• _REQUEST_:
Nothing in the records may be dropped or altered when you repeat them.

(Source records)
--- START ---

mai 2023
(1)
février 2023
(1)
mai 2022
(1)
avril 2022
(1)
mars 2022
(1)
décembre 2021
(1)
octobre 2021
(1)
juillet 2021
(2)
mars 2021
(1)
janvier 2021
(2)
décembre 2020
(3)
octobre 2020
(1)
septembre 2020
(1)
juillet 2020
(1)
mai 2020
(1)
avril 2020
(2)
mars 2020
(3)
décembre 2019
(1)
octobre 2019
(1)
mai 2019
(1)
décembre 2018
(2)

--- END ---

• _EXERCISE RESPONSE_:
mai 2023
(1)
février 2023
(1)
mai 2022
(1)
avril 2022
(1)
mars 2022
(1)
décembre 2021
(1)
octobre 2021
(1)
juillet 2021
(2)
mars 2021
(1)
janvier 2021
(2)
décembre 2020
(3)
octobre 2020
(1)
septembre 2020
(1)
juillet 2020
(1)
mai 2020
(1)
avril 2020
(2)
mars 2020
(3)
décembre 2019
(1)
octobre 2019
(1)
mai 2019
(1)
décembre 2018
(2)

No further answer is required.